**TASK INSTRUCTIONS**
Give back exactly the first lines of the entries below, through the line with "GoodSync 10 - 数据同步备份软件[45折促销]".
(Beginning of DATA FOR PROCESSING)
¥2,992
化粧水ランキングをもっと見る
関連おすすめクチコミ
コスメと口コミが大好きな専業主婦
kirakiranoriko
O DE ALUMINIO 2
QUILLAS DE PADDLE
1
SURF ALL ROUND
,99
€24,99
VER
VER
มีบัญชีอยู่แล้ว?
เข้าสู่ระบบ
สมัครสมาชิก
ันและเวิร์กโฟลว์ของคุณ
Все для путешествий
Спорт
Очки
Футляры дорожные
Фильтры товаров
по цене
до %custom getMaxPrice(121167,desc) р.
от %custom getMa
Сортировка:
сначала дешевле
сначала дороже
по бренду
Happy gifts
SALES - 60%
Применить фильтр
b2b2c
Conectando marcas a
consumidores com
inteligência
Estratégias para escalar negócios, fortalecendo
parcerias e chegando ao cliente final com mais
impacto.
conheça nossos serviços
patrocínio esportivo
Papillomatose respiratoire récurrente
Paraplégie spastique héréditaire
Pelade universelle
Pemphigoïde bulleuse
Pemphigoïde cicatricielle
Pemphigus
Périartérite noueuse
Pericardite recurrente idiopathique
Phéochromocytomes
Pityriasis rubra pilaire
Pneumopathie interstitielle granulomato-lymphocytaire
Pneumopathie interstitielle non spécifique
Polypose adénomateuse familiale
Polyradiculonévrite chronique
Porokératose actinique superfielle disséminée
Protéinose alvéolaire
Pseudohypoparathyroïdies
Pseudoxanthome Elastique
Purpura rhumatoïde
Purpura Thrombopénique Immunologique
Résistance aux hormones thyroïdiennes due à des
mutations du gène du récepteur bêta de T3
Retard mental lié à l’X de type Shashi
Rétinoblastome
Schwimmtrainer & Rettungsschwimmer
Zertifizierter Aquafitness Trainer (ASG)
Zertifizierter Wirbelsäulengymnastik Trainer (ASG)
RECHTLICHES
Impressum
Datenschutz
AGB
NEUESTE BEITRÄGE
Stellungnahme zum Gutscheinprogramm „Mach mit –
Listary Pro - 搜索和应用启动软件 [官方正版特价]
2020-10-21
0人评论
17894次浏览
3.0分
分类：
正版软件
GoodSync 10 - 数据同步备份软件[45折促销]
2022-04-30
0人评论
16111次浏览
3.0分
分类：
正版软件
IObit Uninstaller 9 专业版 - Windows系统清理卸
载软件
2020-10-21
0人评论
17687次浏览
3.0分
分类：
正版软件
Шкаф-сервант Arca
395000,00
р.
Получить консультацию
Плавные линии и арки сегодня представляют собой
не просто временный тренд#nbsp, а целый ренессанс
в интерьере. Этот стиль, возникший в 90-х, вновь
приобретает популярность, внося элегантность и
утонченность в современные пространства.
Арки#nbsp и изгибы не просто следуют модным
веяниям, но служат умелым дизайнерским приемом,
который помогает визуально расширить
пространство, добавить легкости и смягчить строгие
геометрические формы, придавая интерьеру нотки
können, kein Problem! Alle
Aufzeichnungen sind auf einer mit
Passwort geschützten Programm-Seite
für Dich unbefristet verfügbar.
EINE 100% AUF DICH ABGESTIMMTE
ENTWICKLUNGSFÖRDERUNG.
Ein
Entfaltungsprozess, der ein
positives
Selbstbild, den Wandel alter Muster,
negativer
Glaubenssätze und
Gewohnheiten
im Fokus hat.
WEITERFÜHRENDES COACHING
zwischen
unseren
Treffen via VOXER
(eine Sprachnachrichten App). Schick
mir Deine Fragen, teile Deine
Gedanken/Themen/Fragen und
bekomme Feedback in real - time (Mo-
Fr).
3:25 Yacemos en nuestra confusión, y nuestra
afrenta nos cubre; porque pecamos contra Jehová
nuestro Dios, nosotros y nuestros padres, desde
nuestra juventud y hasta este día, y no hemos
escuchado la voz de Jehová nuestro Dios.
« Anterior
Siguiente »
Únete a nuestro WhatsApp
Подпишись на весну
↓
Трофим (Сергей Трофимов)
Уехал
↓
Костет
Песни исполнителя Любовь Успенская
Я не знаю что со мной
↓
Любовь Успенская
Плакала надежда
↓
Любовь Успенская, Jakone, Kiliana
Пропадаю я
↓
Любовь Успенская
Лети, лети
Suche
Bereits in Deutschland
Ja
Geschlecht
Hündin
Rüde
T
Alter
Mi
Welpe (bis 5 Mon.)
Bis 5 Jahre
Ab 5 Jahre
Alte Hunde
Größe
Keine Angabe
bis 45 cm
(End of DATA FOR PROCESSING)
**REPLY TO THE TASK**
¥2,992
化粧水ランキングをもっと見る
関連おすすめクチコミ
コスメと口コミが大好きな専業主婦
kirakiranoriko
O DE ALUMINIO 2
QUILLAS DE PADDLE
1
SURF ALL ROUND
,99
€24,99
VER
VER
มีบัญชีอยู่แล้ว?
เข้าสู่ระบบ
สมัครสมาชิก
ันและเวิร์กโฟลว์ของคุณ
Все для путешествий
Спорт
Очки
Футляры дорожные
Фильтры товаров
по цене
до %custom getMaxPrice(121167,desc) р.
от %custom getMa
Сортировка:
сначала дешевле
сначала дороже
по бренду
Happy gifts
SALES - 60%
Применить фильтр
b2b2c
Conectando marcas a
consumidores com
inteligência
Estratégias para escalar negócios, fortalecendo
parcerias e chegando ao cliente final com mais
impacto.
conheça nossos serviços
patrocínio esportivo
Papillomatose respiratoire récurrente
Paraplégie spastique héréditaire
Pelade universelle
Pemphigoïde bulleuse
Pemphigoïde cicatricielle
Pemphigus
Périartérite noueuse
Pericardite recurrente idiopathique
Phéochromocytomes
Pityriasis rubra pilaire
Pneumopathie interstitielle granulomato-lymphocytaire
Pneumopathie interstitielle non spécifique
Polypose adénomateuse familiale
Polyradiculonévrite chronique
Porokératose actinique superfielle disséminée
Protéinose alvéolaire
Pseudohypoparathyroïdies
Pseudoxanthome Elastique
Purpura rhumatoïde
Purpura Thrombopénique Immunologique
Résistance aux hormones thyroïdiennes due à des
mutations du gène du récepteur bêta de T3
Retard mental lié à l’X de type Shashi
Rétinoblastome
Schwimmtrainer & Rettungsschwimmer
Zertifizierter Aquafitness Trainer (ASG)
Zertifizierter Wirbelsäulengymnastik Trainer (ASG)
RECHTLICHES
Impressum
Datenschutz
AGB
NEUESTE BEITRÄGE
Stellungnahme zum Gutscheinprogramm „Mach mit –
Listary Pro - 搜索和应用启动软件 [官方正版特价]
2020-10-21
0人评论
17894次浏览
3.0分
分类：
正版软件
GoodSync 10 - 数据同步备份软件[45折促销]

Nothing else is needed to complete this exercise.